ECLI:NL:RBZWB:2024:7533
Rechtbank Zeeland-West-Brabant
- Eerste aanleg - enkelvoudig
- Rechtspraak.nl
Niet-ontvankelijkheid van beroep wegens niet betalen griffierecht in belastingzaak
Op 5 november 2024 heeft de Rechtbank Zeeland-West-Brabant uitspraak gedaan in de zaak BRE 24/5000, waarin belanghebbende, een B.V. uit een onbekende plaats, beroep heeft ingesteld tegen een uitspraak op bezwaar van de ontvanger van de belastingdienst. Het beroep betreft de kosten die in rekening zijn gebracht voor het betekenen van een dwangbevel tot betaling van een naheffingsaanslag BPM 2021. De rechtbank heeft vastgesteld dat het beroep kennelijk niet-ontvankelijk is, omdat het griffierecht van € 371,- niet is betaald. De rechtbank heeft geen zitting gehouden, aangezien artikel 8:54 van de Algemene wet bestuursrecht (Awb) dit mogelijk maakt in gevallen van kennelijke niet-ontvankelijkheid.
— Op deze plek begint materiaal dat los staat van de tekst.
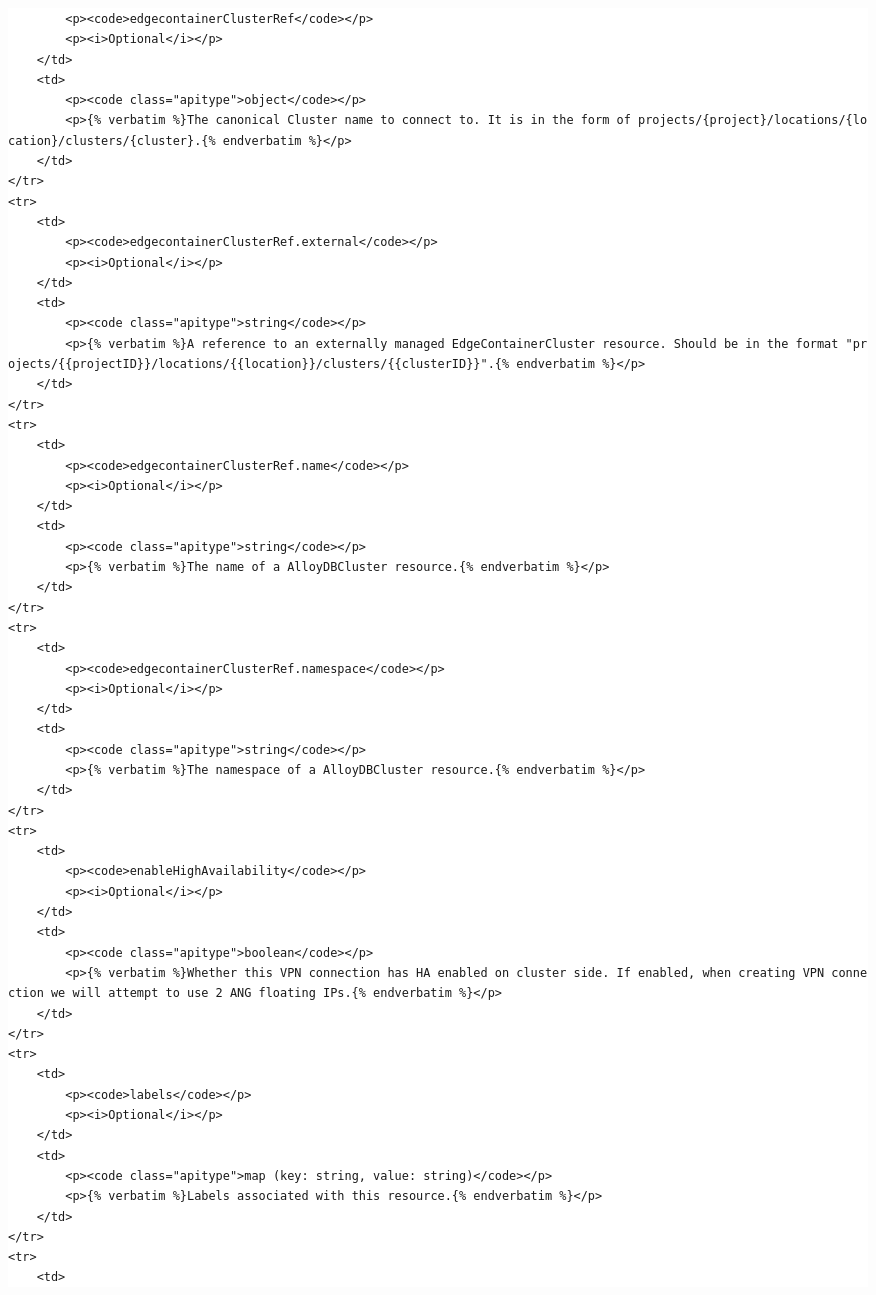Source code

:             <p><code>edgecontainerClusterRef</code></p>
            <p><i>Optional</i></p>
        </td>
        <td>
            <p><code class="apitype">object</code></p>
            <p>{% verbatim %}The canonical Cluster name to connect to. It is in the form of projects/{project}/locations/{location}/clusters/{cluster}.{% endverbatim %}</p>
        </td>
    </tr>
    <tr>
        <td>
            <p><code>edgecontainerClusterRef.external</code></p>
            <p><i>Optional</i></p>
        </td>
        <td>
            <p><code class="apitype">string</code></p>
            <p>{% verbatim %}A reference to an externally managed EdgeContainerCluster resource. Should be in the format "projects/{{projectID}}/locations/{{location}}/clusters/{{clusterID}}".{% endverbatim %}</p>
        </td>
    </tr>
    <tr>
        <td>
            <p><code>edgecontainerClusterRef.name</code></p>
            <p><i>Optional</i></p>
        </td>
        <td>
            <p><code class="apitype">string</code></p>
            <p>{% verbatim %}The name of a AlloyDBCluster resource.{% endverbatim %}</p>
        </td>
    </tr>
    <tr>
        <td>
            <p><code>edgecontainerClusterRef.namespace</code></p>
            <p><i>Optional</i></p>
        </td>
        <td>
            <p><code class="apitype">string</code></p>
            <p>{% verbatim %}The namespace of a AlloyDBCluster resource.{% endverbatim %}</p>
        </td>
    </tr>
    <tr>
        <td>
            <p><code>enableHighAvailability</code></p>
            <p><i>Optional</i></p>
        </td>
        <td>
            <p><code class="apitype">boolean</code></p>
            <p>{% verbatim %}Whether this VPN connection has HA enabled on cluster side. If enabled, when creating VPN connection we will attempt to use 2 ANG floating IPs.{% endverbatim %}</p>
        </td>
    </tr>
    <tr>
        <td>
            <p><code>labels</code></p>
            <p><i>Optional</i></p>
        </td>
        <td>
            <p><code class="apitype">map (key: string, value: string)</code></p>
            <p>{% verbatim %}Labels associated with this resource.{% endverbatim %}</p>
        </td>
    </tr>
    <tr>
        <td>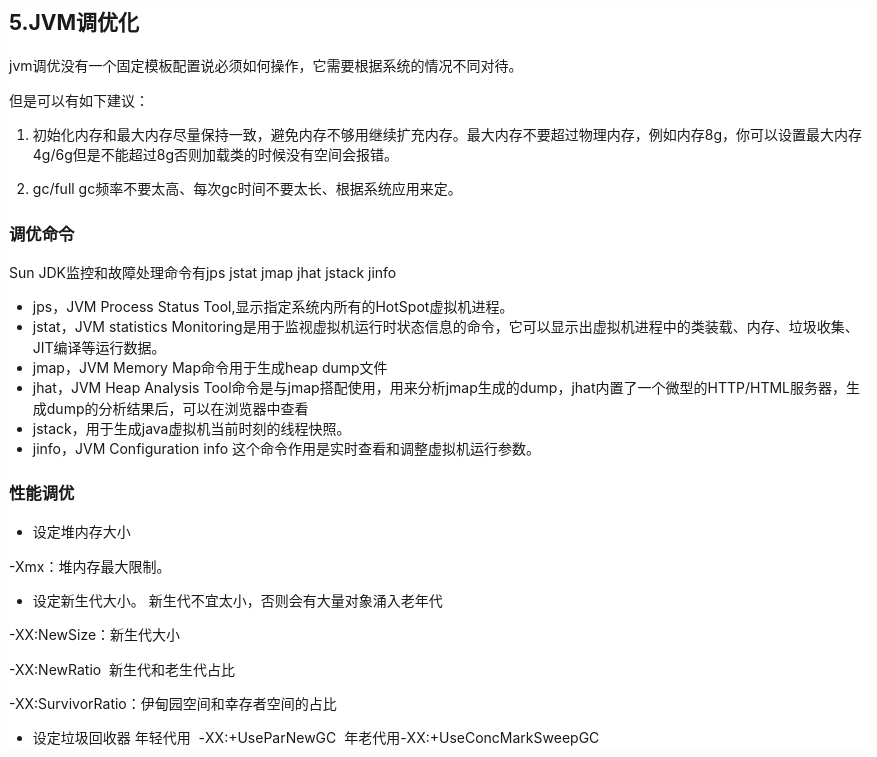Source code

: ## 5.JVM调优化

jvm调优没有一个固定模板配置说必须如何操作，它需要根据系统的情况不同对待。

但是可以有如下建议：

1. 初始化内存和最大内存尽量保持一致，避免内存不够用继续扩充内存。最大内存不要超过物理内存，例如内存8g，你可以设置最大内存4g/6g但是不能超过8g否则加载类的时候没有空间会报错。

2. gc/full gc频率不要太高、每次gc时间不要太长、根据系统应用来定。

### **调优命令**

Sun JDK监控和故障处理命令有jps jstat jmap jhat jstack jinfo

* jps，JVM Process Status Tool,显示指定系统内所有的HotSpot虚拟机进程。
* jstat，JVM statistics Monitoring是用于监视虚拟机运行时状态信息的命令，它可以显示出虚拟机进程中的类装载、内存、垃圾收集、JIT编译等运行数据。
* jmap，JVM Memory Map命令用于生成heap dump文件
* jhat，JVM Heap Analysis Tool命令是与jmap搭配使用，用来分析jmap生成的dump，jhat内置了一个微型的HTTP/HTML服务器，生成dump的分析结果后，可以在浏览器中查看
* jstack，用于生成java虚拟机当前时刻的线程快照。
* jinfo，JVM Configuration info 这个命令作用是实时查看和调整虚拟机运行参数。

### **性能调优**

* 设定堆内存大小

-Xmx：堆内存最大限制。

* 设定新生代大小。 新生代不宜太小，否则会有大量对象涌入老年代

-XX:NewSize：新生代大小

-XX:NewRatio  新生代和老生代占比

-XX:SurvivorRatio：伊甸园空间和幸存者空间的占比

* 设定垃圾回收器 年轻代用  -XX:+UseParNewGC  年老代用-XX:+UseConcMarkSweepGC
De rechtbank heeft in haar beoordeling aangegeven dat de griffier belanghebbende op 25 juni 2024 heeft gewezen op de verplichting tot betaling van het griffierecht en een termijn heeft gesteld. Ondanks een tweede herinnering op 24 juli 2024, heeft belanghebbende het griffierecht niet tijdig voldaan. De rechtbank concludeert dat er geen verontschuldigbare redenen zijn voor het niet tijdig betalen van het griffierecht, waardoor het beroep niet-ontvankelijk wordt verklaard. De uitspraak is openbaar gemaakt en partijen zijn geïnformeerd over de mogelijkheid tot verzet tegen deze uitspraak.